- [Problem to solve] Let your answer be the line containing "(end 66.214 42.49)" and every line below it to the end of the records, copied exactly.

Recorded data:
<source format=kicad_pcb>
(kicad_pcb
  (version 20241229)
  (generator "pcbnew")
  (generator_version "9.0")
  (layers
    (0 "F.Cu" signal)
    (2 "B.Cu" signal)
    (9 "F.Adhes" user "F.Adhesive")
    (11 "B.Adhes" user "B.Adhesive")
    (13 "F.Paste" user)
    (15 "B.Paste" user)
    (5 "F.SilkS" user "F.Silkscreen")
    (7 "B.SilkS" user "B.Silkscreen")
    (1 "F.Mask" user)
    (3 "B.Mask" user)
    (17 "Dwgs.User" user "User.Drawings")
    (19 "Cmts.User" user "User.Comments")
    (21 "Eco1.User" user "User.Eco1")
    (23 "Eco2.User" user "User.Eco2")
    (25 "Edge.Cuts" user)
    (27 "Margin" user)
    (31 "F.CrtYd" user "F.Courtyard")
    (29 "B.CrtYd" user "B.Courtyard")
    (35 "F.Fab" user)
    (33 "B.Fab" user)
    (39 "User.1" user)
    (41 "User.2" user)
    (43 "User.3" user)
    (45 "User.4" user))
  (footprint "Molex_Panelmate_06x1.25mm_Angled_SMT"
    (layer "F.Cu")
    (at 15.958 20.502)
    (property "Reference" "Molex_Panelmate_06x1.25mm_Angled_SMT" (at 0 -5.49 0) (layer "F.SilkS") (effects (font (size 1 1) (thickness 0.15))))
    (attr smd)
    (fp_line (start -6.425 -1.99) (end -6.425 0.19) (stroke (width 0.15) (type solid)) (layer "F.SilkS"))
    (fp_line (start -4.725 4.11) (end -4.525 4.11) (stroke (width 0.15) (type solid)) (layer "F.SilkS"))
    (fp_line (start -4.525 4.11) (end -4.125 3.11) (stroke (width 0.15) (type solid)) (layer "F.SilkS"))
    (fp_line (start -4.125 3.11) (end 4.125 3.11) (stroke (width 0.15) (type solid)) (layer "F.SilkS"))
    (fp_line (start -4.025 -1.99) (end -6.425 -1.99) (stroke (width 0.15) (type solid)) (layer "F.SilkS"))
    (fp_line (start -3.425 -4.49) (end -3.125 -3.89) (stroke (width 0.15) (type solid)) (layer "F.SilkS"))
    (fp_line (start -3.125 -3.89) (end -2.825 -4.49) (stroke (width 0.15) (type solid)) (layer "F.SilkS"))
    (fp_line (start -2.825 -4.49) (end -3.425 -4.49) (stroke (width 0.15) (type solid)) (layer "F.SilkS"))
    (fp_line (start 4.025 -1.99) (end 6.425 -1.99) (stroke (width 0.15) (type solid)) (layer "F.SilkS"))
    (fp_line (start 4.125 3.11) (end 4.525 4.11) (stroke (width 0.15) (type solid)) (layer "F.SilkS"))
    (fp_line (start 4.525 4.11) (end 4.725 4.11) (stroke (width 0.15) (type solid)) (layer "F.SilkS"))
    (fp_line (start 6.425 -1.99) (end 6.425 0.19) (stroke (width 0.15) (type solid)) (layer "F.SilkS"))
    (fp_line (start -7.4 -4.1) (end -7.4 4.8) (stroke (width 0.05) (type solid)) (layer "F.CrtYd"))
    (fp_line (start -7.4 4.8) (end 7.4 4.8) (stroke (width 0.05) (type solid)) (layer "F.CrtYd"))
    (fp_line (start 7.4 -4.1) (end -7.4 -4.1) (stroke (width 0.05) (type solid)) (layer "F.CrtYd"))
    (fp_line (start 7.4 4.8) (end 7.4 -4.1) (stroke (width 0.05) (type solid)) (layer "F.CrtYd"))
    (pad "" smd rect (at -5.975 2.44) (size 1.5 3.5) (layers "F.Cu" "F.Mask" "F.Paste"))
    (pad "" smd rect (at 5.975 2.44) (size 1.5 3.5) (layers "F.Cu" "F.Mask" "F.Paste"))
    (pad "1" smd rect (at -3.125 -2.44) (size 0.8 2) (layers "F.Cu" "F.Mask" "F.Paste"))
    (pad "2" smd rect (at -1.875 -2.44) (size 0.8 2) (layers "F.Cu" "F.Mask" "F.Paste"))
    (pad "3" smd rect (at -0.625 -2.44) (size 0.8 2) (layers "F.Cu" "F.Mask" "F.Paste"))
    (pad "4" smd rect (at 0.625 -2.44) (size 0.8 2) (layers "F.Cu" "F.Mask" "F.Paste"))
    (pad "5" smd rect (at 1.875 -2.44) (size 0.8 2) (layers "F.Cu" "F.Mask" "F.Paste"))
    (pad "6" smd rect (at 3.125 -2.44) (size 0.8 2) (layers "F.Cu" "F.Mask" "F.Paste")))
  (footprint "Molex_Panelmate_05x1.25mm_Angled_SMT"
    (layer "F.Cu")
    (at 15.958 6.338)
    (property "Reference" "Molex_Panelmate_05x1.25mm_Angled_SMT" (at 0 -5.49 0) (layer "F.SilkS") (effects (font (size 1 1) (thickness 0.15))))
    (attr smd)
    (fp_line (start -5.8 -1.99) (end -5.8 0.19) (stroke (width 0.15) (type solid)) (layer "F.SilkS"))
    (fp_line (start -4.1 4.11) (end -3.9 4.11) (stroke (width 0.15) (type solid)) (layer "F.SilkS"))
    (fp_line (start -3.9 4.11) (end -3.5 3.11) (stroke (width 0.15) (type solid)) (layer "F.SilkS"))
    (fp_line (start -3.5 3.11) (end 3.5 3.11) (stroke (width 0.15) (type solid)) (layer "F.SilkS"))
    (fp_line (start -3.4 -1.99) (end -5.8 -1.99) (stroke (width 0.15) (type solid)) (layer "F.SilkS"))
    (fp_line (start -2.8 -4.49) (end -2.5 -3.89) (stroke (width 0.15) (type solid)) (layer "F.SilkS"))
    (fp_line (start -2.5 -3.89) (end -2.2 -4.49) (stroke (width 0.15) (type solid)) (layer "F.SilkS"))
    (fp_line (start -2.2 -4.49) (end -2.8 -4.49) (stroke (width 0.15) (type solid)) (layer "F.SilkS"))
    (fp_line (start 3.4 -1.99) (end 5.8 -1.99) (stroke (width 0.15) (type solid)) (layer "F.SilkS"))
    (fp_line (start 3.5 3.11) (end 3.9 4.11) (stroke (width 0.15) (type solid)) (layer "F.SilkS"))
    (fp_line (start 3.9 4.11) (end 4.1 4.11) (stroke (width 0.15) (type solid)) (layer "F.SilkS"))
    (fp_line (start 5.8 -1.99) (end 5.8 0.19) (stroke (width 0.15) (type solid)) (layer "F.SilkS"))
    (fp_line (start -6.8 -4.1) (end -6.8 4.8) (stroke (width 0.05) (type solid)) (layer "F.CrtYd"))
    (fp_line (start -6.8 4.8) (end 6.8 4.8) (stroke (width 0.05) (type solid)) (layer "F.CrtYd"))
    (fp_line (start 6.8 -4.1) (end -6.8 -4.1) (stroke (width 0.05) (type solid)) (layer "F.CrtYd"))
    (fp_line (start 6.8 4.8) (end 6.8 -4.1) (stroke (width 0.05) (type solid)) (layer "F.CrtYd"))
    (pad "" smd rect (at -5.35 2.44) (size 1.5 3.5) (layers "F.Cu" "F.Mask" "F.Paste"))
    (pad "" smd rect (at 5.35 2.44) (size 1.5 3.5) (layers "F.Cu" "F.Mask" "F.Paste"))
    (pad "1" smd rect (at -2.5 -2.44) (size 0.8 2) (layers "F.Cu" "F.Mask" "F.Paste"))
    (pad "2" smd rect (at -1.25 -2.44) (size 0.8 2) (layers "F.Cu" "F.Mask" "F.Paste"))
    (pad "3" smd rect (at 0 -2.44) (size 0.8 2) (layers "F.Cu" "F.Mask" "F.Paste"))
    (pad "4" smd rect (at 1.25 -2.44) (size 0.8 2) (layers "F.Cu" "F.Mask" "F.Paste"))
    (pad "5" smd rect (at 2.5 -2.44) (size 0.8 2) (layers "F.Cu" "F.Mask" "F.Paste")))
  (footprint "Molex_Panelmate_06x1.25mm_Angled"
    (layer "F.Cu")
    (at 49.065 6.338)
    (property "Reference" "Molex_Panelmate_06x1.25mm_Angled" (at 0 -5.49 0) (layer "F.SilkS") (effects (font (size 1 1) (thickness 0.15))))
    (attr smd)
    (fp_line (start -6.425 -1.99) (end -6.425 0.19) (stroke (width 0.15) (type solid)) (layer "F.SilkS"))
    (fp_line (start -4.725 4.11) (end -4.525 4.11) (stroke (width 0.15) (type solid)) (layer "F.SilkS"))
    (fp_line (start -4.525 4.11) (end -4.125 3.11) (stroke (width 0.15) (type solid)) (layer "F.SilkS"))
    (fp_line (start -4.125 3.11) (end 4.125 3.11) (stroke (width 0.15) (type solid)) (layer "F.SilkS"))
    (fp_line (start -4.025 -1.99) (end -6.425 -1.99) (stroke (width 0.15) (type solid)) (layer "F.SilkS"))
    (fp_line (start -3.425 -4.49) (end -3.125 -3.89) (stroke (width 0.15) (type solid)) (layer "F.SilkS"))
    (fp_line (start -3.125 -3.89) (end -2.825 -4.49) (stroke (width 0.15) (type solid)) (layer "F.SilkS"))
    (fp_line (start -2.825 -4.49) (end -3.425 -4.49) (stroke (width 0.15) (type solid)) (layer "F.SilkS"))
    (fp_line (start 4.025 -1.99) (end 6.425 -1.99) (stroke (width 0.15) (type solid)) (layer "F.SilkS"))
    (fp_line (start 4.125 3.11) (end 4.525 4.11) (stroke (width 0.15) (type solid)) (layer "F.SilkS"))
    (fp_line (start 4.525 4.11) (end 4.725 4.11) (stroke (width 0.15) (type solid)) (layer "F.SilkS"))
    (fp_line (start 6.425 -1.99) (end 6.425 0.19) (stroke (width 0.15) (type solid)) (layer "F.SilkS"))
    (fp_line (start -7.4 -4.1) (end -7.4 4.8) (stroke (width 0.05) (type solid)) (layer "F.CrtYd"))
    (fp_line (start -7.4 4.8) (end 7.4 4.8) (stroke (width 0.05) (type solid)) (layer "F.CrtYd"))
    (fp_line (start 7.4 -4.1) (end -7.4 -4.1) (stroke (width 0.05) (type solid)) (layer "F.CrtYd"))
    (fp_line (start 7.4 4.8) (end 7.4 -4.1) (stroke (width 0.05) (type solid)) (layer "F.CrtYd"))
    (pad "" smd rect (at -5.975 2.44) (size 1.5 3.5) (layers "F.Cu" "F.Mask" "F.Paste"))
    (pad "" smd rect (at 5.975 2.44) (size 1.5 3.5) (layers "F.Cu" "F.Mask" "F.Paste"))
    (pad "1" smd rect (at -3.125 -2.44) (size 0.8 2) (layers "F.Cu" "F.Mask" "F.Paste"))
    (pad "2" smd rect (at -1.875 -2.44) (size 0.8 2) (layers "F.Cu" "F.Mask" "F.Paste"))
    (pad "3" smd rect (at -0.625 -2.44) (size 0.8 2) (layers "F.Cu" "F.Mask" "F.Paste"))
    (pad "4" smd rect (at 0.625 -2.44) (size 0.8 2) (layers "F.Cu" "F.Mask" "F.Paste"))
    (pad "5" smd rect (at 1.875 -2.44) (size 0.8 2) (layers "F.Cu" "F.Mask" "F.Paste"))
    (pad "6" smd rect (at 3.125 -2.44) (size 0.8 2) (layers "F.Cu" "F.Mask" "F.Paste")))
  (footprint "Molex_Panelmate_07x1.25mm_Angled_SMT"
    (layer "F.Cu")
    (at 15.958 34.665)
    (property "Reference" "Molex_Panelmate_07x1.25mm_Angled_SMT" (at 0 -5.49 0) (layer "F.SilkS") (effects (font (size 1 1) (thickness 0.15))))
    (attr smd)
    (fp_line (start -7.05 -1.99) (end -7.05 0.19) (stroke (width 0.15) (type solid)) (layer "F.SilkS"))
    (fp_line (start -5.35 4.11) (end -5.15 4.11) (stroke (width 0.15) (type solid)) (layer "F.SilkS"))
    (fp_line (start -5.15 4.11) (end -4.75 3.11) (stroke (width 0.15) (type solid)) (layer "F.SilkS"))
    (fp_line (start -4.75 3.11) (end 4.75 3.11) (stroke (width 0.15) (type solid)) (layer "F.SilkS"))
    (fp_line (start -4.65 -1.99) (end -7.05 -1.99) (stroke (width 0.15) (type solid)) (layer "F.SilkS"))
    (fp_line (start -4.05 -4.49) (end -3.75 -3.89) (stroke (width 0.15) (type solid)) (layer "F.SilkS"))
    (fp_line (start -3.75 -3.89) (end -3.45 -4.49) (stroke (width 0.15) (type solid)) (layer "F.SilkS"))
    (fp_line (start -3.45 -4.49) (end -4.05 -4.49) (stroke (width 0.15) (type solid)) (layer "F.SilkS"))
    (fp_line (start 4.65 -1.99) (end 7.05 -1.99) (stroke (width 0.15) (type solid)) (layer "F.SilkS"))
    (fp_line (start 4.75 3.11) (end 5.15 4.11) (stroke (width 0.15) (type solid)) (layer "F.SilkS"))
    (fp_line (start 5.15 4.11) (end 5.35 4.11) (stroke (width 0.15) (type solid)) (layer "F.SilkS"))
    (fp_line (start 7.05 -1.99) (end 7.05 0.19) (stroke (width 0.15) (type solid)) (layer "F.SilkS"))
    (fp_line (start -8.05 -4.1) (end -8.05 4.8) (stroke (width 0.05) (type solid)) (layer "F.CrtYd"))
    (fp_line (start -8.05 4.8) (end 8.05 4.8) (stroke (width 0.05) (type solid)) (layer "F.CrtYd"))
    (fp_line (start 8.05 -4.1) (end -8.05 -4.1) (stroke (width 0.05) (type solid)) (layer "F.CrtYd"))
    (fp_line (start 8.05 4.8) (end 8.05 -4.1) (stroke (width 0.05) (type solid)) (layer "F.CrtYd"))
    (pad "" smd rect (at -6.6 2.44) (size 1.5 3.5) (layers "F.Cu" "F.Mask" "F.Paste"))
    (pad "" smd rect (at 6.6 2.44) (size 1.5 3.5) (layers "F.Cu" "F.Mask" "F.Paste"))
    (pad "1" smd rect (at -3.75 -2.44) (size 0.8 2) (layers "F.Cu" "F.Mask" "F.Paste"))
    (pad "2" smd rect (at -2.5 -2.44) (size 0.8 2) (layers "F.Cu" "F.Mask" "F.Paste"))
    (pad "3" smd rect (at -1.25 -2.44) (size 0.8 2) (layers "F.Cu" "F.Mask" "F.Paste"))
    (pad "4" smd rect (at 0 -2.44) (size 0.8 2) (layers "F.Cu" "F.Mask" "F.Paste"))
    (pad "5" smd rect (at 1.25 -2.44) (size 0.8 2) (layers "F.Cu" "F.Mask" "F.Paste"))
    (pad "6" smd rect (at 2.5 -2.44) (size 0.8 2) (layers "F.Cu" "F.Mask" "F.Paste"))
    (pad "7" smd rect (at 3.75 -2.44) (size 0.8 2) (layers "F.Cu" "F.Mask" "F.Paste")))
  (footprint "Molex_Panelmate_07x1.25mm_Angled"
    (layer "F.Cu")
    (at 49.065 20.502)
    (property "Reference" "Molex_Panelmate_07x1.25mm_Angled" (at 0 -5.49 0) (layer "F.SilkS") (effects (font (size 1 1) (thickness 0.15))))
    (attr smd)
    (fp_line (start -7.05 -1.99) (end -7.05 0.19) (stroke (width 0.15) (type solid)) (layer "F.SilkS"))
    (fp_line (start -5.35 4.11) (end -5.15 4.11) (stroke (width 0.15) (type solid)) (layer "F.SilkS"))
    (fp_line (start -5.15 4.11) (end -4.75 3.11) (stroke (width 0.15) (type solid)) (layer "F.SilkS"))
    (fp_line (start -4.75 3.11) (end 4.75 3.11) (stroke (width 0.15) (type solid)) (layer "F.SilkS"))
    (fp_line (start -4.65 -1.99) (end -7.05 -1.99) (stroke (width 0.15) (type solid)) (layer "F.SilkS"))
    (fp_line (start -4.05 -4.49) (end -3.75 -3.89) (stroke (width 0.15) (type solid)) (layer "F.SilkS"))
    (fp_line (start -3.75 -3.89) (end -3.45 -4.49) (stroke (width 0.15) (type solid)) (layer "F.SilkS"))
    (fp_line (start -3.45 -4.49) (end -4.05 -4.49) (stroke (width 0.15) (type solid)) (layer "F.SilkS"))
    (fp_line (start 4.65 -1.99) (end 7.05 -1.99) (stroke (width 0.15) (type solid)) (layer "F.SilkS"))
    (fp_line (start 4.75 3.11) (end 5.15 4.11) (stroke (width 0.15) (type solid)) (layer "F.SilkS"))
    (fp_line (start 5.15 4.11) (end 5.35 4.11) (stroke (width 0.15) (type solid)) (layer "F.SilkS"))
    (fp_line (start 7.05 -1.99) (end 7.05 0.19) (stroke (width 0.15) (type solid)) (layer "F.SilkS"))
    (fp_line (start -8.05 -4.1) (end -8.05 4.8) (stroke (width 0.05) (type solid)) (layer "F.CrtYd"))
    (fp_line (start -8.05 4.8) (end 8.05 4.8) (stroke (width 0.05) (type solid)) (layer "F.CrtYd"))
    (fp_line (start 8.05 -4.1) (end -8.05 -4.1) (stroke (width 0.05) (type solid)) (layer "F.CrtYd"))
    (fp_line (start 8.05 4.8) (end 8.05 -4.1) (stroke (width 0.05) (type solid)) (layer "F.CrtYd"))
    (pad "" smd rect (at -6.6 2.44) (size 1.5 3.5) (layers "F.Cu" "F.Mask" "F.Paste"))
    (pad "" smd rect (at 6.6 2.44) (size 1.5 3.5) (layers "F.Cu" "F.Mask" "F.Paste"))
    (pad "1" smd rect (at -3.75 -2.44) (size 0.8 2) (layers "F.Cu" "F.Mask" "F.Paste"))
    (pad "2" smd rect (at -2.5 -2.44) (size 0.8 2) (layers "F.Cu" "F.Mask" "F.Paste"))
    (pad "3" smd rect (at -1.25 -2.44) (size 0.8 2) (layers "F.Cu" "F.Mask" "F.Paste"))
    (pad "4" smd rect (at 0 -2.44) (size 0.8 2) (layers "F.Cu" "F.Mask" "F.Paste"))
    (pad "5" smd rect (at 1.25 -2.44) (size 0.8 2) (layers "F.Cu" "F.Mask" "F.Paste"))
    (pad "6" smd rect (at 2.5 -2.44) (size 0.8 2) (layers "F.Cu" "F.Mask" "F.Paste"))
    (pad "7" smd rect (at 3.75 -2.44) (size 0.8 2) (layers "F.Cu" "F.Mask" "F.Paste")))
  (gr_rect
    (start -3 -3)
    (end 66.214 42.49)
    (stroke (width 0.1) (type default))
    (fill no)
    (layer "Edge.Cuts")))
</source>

- [Answer to this problem]
    (end 66.214 42.49)
    (stroke (width 0.1) (type default))
    (fill no)
    (layer "Edge.Cuts")))
</source>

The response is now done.